Despite the buzz engulfing AI-powered tech over the past year, artificial intelligence is just a slice of the whole pizza powering Papa Johns.
“I believe a great digital practice and programming team should be intensely focused on the problem before the solution and intensely focused on the customer before the technology,” Justin Falciola, SVP and chief technology and insights officer at Papa Johns, told CIO Dive.
When Falciola joined the pizza company’s team in 2016, Papa Johns' operations were about 50% digital. Today, that number is somewhere between 75% and 95%.
Falciola is responsible for data science, business analytics, information security, IT operations and contact centers. The majority of the company’s technology spend is still domestic, but Falciola said more and more of his day is spent working with the global team to ensure they have the right technology needed to be successful.
“One of the questions I like to ask is, 'Where do we feel we need to be best in class versus where we feel it’s okay to be less transformative and more just incremental, iterative improvement?’” Falciola said. “And if you don’t like to answer that question, you’re going to end up wasting a lot of money, you’ll bust a lot of eggs open, you’ll leave a big trail in your wake and won’t accomplish too much.”
For AI and ML technology, Papa Johns focuses its efforts on areas where it can improve efficiency while monitoring and tuning systems when the stakes are high, such as when credit card numbers or customer information is involved.
Machine learning algorithms support customer retention by predicting orders and targeted marketing campaigns. The company uses AI to help better understand price elasticity and quote time algorithms, an especially hard metric to get right, according to Falciola.
“There’s a lot of dynamic stuff and we have very compressed parts, so the algorithms have proven to be challenging to tune,” Falciola said. Now that they’re tuned, Papa Johns feels like it couldn’t live without them.
Businesses across industries are looking to AI for a slew of reasons, whether it’s to cut costs, become more efficient or improve customer experience. But without the right guardrails in place, setting the tech loose within an organization can have the opposite effect.
Generative AI and conversational AI are expected to deliver ROI for most organizations within the next two years, according to Forrester’s Top 10 Emerging Technologies for 2023 report published in July.
But explainable AI, the techniques and software capabilities that ensure businesses understand how and why AI systems generate outputs, won’t bring organizations an ROI until two to five years, according to the report.
“We’re going to see some use cases that are going to create real, measurable benefits within the next few years,” Brian Hopkins, VP, emerging tech portfolio at Forrester, said. “That doesn’t mean there aren’t risks — in fact, there are a lot of risks — and that we think is going to test firms’ ability to make good risk and reward decisions.”
One of the drawbacks with AI is that algorithms don’t always work how they’re intended or expected to perform. And that’s part of the reason Falciola remains cautiously optimistic when implementing and experimenting with the technology at Papa Johns.
“We use AI to do a lot of anomaly detection on various e-commerce channels, and that’s huge because we don’t want to lose a single word [or] a single bad customer experience,” Falciola said. “So we intervene a lot.”
Sometimes intervention looks like reaching out to the customer or the store. Other times the team can tune the system in real-time or tune it for the next release, but some type of intervention happens on a daily basis, according to Falciola.
Experimenting with AI
While AI is just a piece of the company’s larger digital transformation efforts, Papa Johns has a laundry list of technology experiments.
The company is experimenting with using AI for labor forecasting and scheduling, as well as testing conversational AI to attract talent. Papa Johns is also tuning a dispatching system to determine the best available driver whether it’s someone at the store, a third-party driver or someone about to return from a delivery.

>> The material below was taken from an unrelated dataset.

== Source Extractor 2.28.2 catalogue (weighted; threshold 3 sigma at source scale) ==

The dispatching system will predict the arrival time of customers and drivers and is currently in use as it’s being tuned.

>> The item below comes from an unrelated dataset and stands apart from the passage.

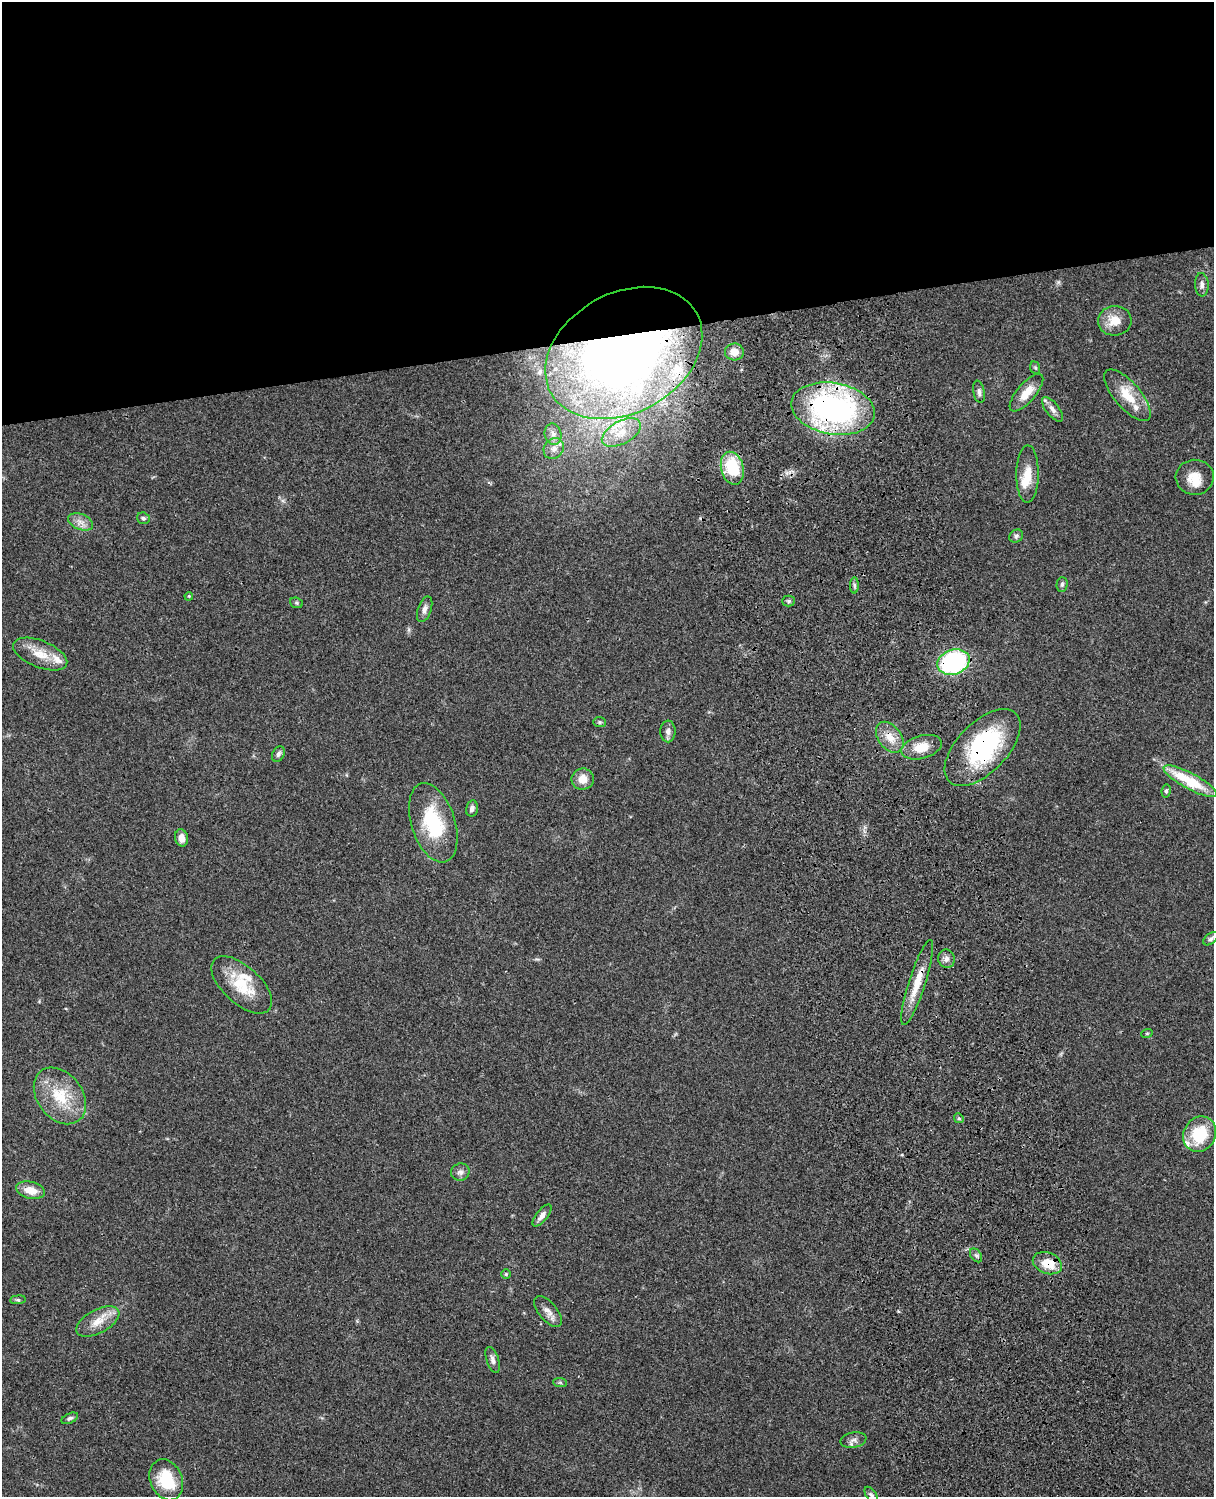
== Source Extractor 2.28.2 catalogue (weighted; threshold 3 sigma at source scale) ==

“We have not done a lot yet with generative AI like everyone else and that’s really where a lot of the hype is,” Falciola said. “But we are starting to look at it like how could generative AI help us in terms of software development, being creative and training team members.”
Falciola said tech leaders in a similar spot should remember they don’t have to reinvent the wheel even with disruptive technology.
“Technology folks are first and foremost business folks, and so don’t forget the things that made you successful already, and typically that’s taking an analytical approach to things, asking great questions and having really great partnerships and relationships with business teams,” Falciola said.